Buprenorphine and Naltrexone for Impaired Physicians

Photograph by W Eugene Smith from Life Magazine 1948

Professional Health Monitoring programs that restrict access to MAT may need to rethink their approach

STUDY: Araujo CNP et al, J Addict Med 2026

STUDY TYPE: Retrospective cohort study

FUNDING: Professionals Resource Network, National Institutes of Health

Background

Physician health programs monitor doctors and pharmacists recovering from substance use disorders, with the dual goal of restoring health and protecting patients. Buprenorphine and naltrexone work in the general population, but many programs have hesitated to prescribe opioid agonist medications to practicing clinicians, fearing cognitive impairment or patient safety risks.

The Study

• 82 physicians and pharmacists enrolled in one state physician health program between 1993 and 2023 who used medication-assisted treatment during monitoring
• Most had opioid use disorder (77%), alcohol use disorder (55%), or both; over half had co-occurring chronic pain
• Medications included oral naltrexone (43%), oral buprenorphine (37%), extended-release naltrexone (24%), and methadone (6%)
• Monitoring averaged 5 years and included random toxicology testing, weekly group meetings, and 12-step attendance

Over 70% of participants graduated monitoring or were in good standing. Only 5% were turned over to the licensing board for noncompliance, and 5% discontinued against medical advice. Medication-assisted treatment was not linked to worse outcomes or increased impairment.
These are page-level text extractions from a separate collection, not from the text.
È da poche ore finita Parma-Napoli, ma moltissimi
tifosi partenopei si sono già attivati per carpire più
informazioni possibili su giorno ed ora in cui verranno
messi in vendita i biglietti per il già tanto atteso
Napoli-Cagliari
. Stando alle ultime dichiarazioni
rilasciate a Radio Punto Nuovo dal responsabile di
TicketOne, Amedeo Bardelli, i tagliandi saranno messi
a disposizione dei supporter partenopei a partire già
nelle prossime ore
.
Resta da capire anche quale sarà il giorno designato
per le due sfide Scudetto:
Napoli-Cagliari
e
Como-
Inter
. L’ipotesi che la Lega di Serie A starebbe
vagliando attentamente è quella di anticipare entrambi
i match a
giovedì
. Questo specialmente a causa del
Extended-release naltrexone had the cleanest toxicology results: 79% of participants on it had no aberrant tests, compared to 45% on buprenorphine and 43% on oral naltrexone. Neurocognitive testing showed deficits in some participants, but improvements were equally common, and deficits appeared with and without medication use.

Limitations

Retrospective design, small sample, no control group, non-blinded outcome assessors, and results from a single state program.

Practice Implications

1. Extended-release naltrexone (Vivitrol) looks like the best first choice: clean toxicology, no diversion risk, and no concerns from licensing boards about agonist therapy.
2. For patients where agonist treatment is needed, buprenorphine is a reasonable option with appropriate monitoring.
3. If you care for a clinician in recovery, consider neurocognitive testing before return to practice.